Holy Trinity, help Marinos (bishop) of Oinaion.
Bibliography
- Catalogue of Byzantine Seals at Dumbarton Oaks and in the Fogg Museum of Art, Vol. 4: The East (Open in Zotero)
- Le Corpus des sceaux de l’empire byzantin (Open in Zotero)
- Notitiae Episcopatuum Ecclesiae Constantinopolitanae (Open in Zotero)
- Byzantine Lead Seals, Vol. 1 (Open in Zotero)
Commentary
Zacos-Veglery interpreted the seal as belonging to “Marinos of Hyneos” and wondered whether it could be the seal of a bishop and mentioned Oinaion. Laurent explained that it could very well be the seal of a bishop, discussed the Oinaion in Greece, but finally postulated an engraver’s error and proposed Συνέου, attributing the seal to the bishopric of Synaos, a suffragan of Laodikeia.
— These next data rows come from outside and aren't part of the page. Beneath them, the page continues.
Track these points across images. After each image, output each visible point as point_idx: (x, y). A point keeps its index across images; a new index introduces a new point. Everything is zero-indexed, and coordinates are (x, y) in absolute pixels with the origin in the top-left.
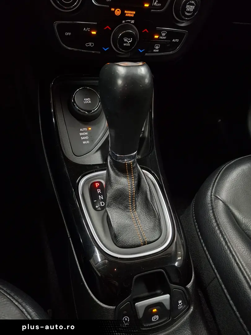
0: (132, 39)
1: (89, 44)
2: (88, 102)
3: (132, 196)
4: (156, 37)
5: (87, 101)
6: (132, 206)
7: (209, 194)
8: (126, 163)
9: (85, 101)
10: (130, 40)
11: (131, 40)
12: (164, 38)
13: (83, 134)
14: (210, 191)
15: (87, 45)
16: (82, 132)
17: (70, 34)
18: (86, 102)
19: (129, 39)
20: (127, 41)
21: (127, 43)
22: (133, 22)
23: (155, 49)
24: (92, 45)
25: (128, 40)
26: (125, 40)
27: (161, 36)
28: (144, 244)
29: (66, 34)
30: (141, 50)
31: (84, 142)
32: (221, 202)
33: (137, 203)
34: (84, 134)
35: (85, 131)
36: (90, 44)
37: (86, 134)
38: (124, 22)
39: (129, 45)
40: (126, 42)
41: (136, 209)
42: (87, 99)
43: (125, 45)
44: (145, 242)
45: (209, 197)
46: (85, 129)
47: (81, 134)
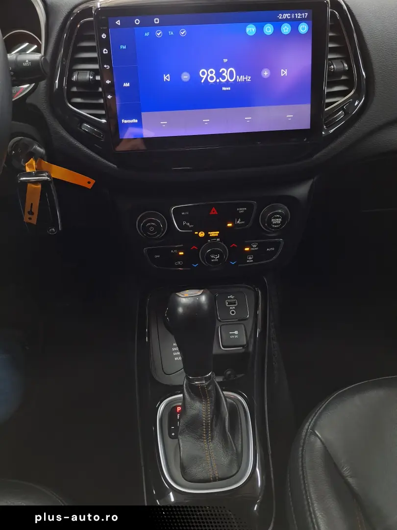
0: (219, 255)
3: (207, 424)
4: (247, 249)
6: (207, 435)
7: (306, 427)
8: (199, 386)
12: (256, 249)
14: (308, 424)
15: (176, 263)
17: (159, 256)
22: (218, 240)
23: (248, 260)
24: (181, 263)
25: (216, 257)
26: (212, 257)
27: (252, 247)
28: (215, 480)
29: (156, 257)
32: (319, 440)
33: (215, 433)
36: (179, 262)
38: (209, 241)
39: (217, 260)
40: (214, 259)
41: (212, 439)
43: (212, 261)
44: (215, 478)
45: (305, 431)
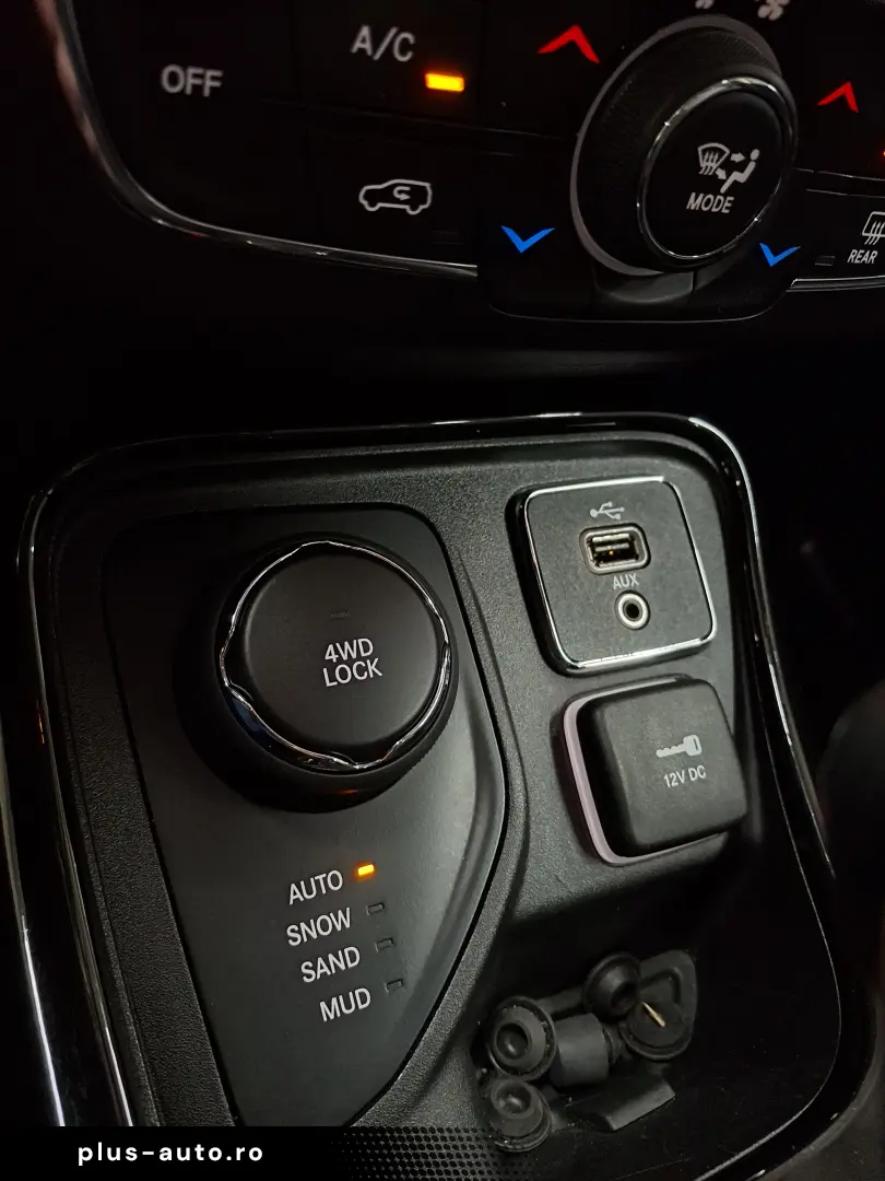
0: (755, 154)
1: (387, 195)
2: (361, 670)
5: (350, 662)
9: (331, 666)
10: (741, 167)
11: (751, 167)
13: (313, 931)
15: (373, 197)
16: (305, 912)
17: (210, 80)
18: (343, 674)
19: (737, 158)
20: (721, 174)
21: (716, 193)
24: (417, 196)
25: (729, 167)
26: (709, 164)
29: (173, 79)
30: (775, 254)
31: (329, 1011)
34: (324, 926)
35: (327, 903)
36: (401, 187)
37: (341, 920)
39: (727, 206)
40: (712, 185)
42: (348, 650)
43: (695, 202)
46: (328, 881)
47: (297, 934)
As we have two seals with the same name, and given that the spelling mistake οι/υ is very common, we propose Οἰναίου.
The place-name Oinaion/Yneon, that Laurent (Corpus V/3, no. 1827) sought the east of Naupaktos in Greece, is well attested in the Pontos (today Ünye) but this town is not mentioned as a bishopric in the Notitiae episcopatuum. Only in one manuscript of Darrouzès, Notitiae no. 10 (l. 242, apparatus) Oinaion is mentioned as a bishopric of Neokaisareia in the place normally reserved to Rhizaion, a bishopric that is located some 300 km to the east. But this seal and BZS.1955.1.4681 are quite legible and certainly were struck at very different times. So we propose the hypothesis that the pontic Oinaion, the importance of which increased with time, may have become the seat of the neighboring bishop of Polemonion and that the name of the place where the prelate was, at times, living, may have appeared on some seals, without making its way into the official notitiae. Something similar seems to have happened in the seventeenth century: Chrysanthos, metr. of Trebizond, Ἡ ἐκκλησία τῆς Τραπεζοῦντος, AP 4-5 (1936) 711.